Pertengahan bulan Oktober, Clara berusia tepat 23 tahun,
lebih tua 2 bulan dariku. Suatu hal yang aneh rasanya menyadari Clara yang akan
berusia 23 tahun ini. Aku hanya merasa satu-satunya hal yang masuk akal,
baginya atau bagiku, adalah berusia diantara 21 dan 22. Seandainya dapat
begini; ketika berusia 21 lalu kemudian berulang tahun untuk usia ke 22,
setelah 22 kembali ke usia 21. Namun kali ini ia akan berusia 23 dan nanti di
bulan Desember, aku juga sama. Ya, memang hanya orang mati tetap di usia 20 selamanya.
Hujan turun menyambut hari ulang tahun Clara, namun bagaimanapun
aku sudah berjanji untuk datang ke rumahnya. Sepulang kerja aku menyempatkan
diri untuk mampir membeli kue ulang tahun untuknya di toko roti yang tidak jauh
dari kantorku. "Kita harus membuat perayaan!" kataku. Aku juga akan
menginginkan hal yang sama jika aku berada diposisinya saat ini. Pasti sebuah
hal yang sulit untuk berulang tahun sendirian. Pukul dua belas kurang, aku sudah
memasang lilin diatas kue ulang tahunnya, menyalakannya, lalu mematikan lampu,
aku memang memiliki bakat untuk merayakan ulang tahun. Clara sudah menyiapkan empat
kaleng bir. Kami minum, makan kue ulang tahun tersebut, dan menikmati perayaan
ulang tahun yang sederhana.
"Entahlah, aku hanya merasa tolol berusia 23"

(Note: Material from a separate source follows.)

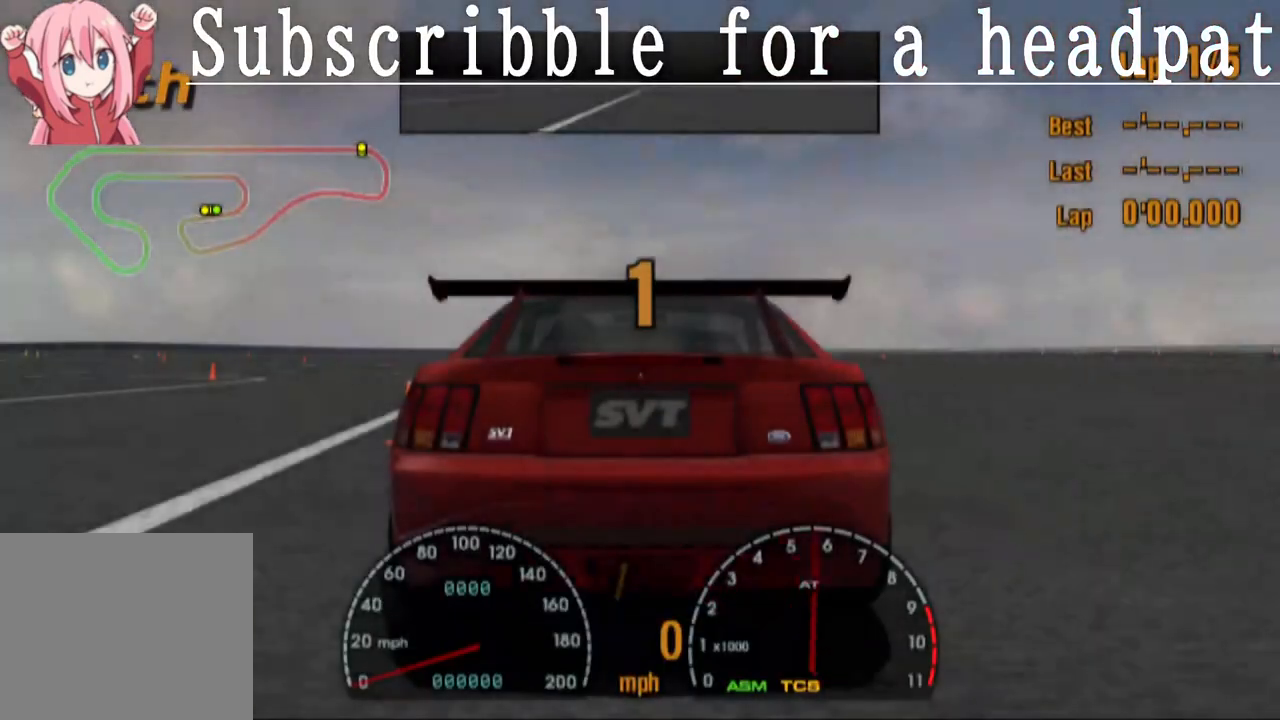
{"buttons": ["CROSS"], "left_stick": "center", "right_stick": "center", "events": [[233, "R1", "down"], [433, "R1", "up"]]}
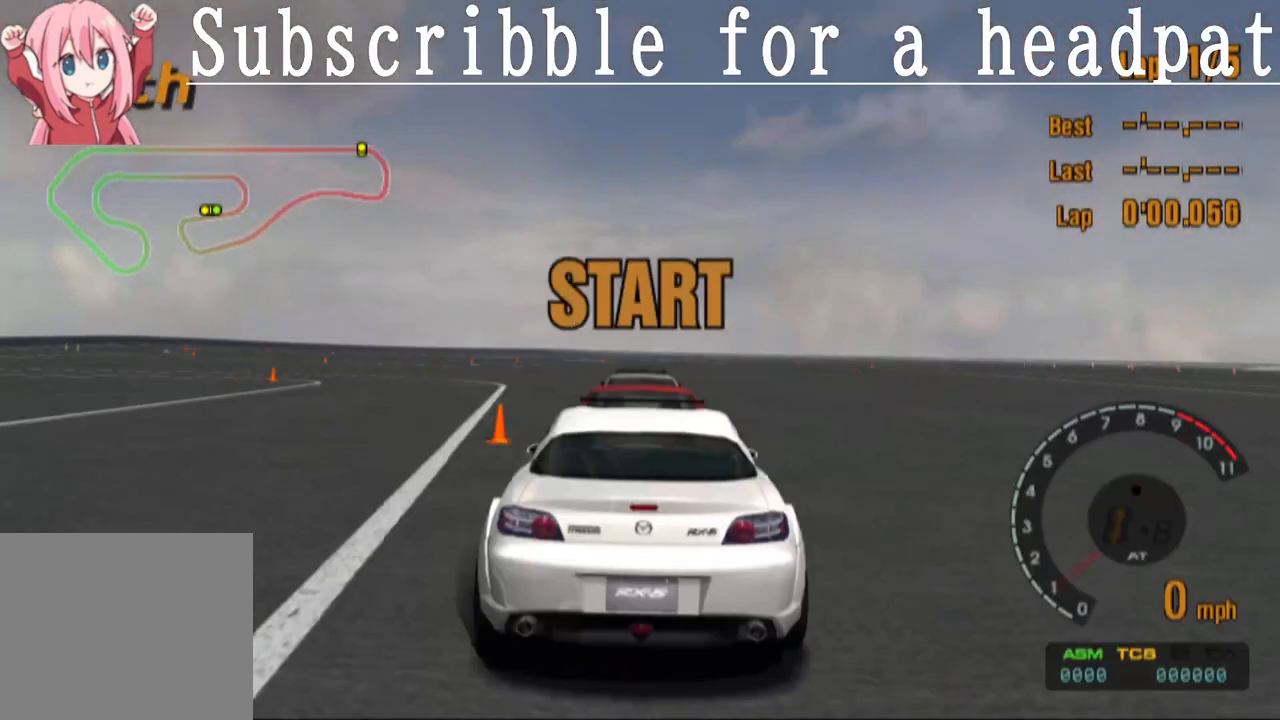
{"buttons": ["CROSS"], "left_stick": "center", "right_stick": "center", "events": []}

katanya. "Aku merasa belum siap. Rasanya aneh, seperti ada orang yang
mendorongmu dari belakang”
"Aku punya dua bulan untuk bersiap-siap untuk itu"
kataku sambil tertawa.
"Kau sangat beruntung masih 22!" Clara mengatakan
dengan nada iri.
Selesai menyantap kue ulang tahun, kami membersihkan meja dan
aku duduk di lantai, Clara tiduran diatas kakiku sambil mendengarkan musik dan minum
sisa bir yang ada. Clara luar biasa cerewet malam itu. Dia bercerita tentang masa
anak-anaknya, sekolahnya, keluarganya dan apa saja yang ada diingatannya. Dengan
telaten ia menceritakan semuanya, aku kagum pada kekuatan ingatannya. Hujan
kembali turun melewati jendela. The Doors menyanyikan People Are Strange untuk kedua kalinya. Waktu bergerak sangat perlahan.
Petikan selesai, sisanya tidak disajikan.